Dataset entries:

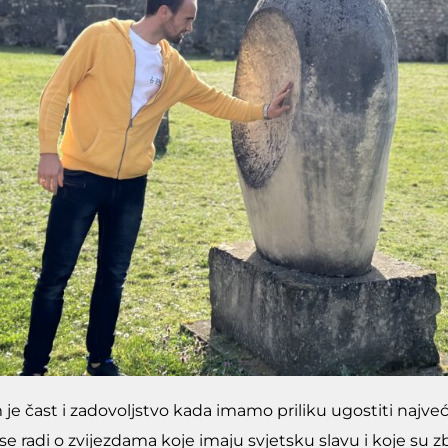
 je čast i zadovoljstvo kada imamo priliku ugostiti najve
se radi o zvijezdama koje imaju svjetsku slavu i koje su z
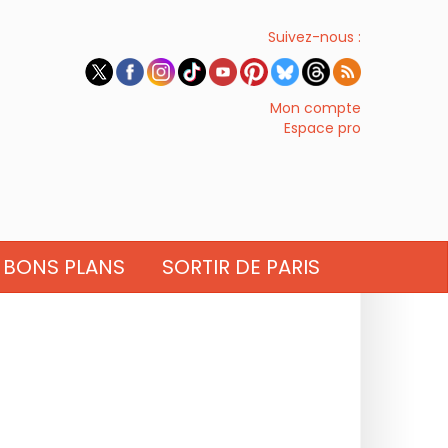
Suivez-nous :
Mon compte
Espace pro
BONS PLANS
SORTIR DE PARIS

[TASK DIRECTIONS]
All of the records above are to be written out exactly, minus their images.

[TASK RESULT]
 je čast i zadovoljstvo kada imamo priliku ugostiti najve
se radi o zvijezdama koje imaju svjetsku slavu i koje su z
Suivez-nous :
Mon compte
Espace pro
BONS PLANS
SORTIR DE PARIS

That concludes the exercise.